Since June 2022, several tests have been conducted. These range from technical test messages to live crisis scenarios, including an alert on across metropolitan France.

FR-Alert was first triggered for a real event on 11 July 2023 in five eastern French departments (Franche-Comté and Haut-Rhin) for severe thunderstorm warnings. Ironically, the most affected areas were Côte-d'Or and Bas-Rhin, which were not under red alert.

On 13 May 2024, FR-Alert was controversially triggered by the Paris Police Prefecture to send an informational message related to the 2024 Summer Olympics. Critics deemed the alert disproportionate as there was no actual emergency.

It was also tested in the La Rochelle urban area on 9–10 April 2025 as part of a storm crisis management drill, Exercise ÉOLE 2025.

== Research and development ==
In 2023–2024, under France's ecological transition program (France Nation Verte), discussions began to integrate FR-Alert into climate and biodiversity-related emergency planning.
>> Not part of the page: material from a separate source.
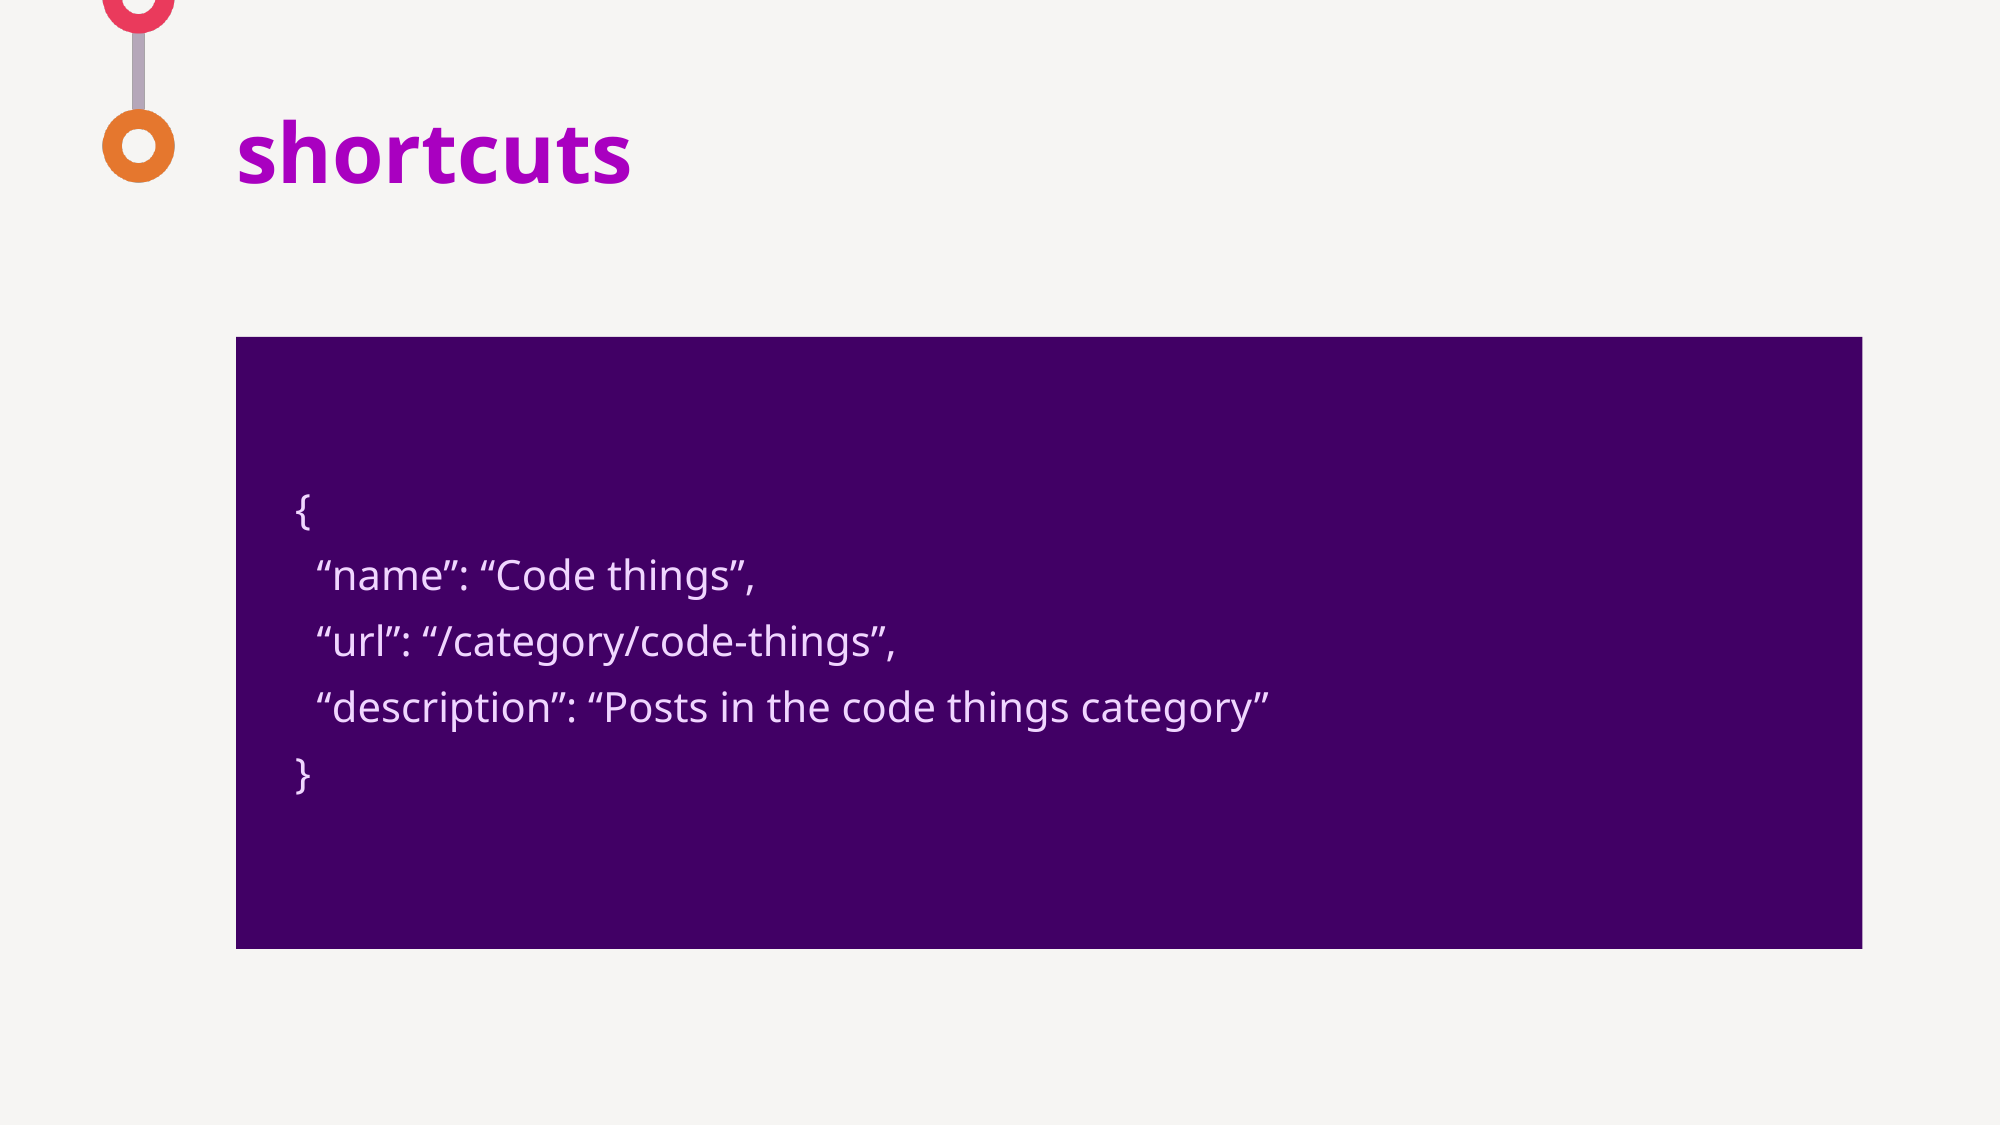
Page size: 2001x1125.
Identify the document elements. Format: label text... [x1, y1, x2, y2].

title shortcuts [236, 111, 1388, 278]
picture [100, 0, 179, 192]
list { “name”: “Code things”, “url”: “/category/code-things”, “description”: “Posts in the code things category” } [236, 336, 1863, 949]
There's growing awareness of mixed-risk scenarios — e.g., a technological disaster triggered by a natural hazard — such as the Fukushima nuclear disaster, caused by an earthquake and tsunami.

The World Health Organization (WHO) also stresses better preparedness for mental health risks. Retrospective disaster studies show underestimated mental health effects, especially for children and pregnant women exposed to disasters.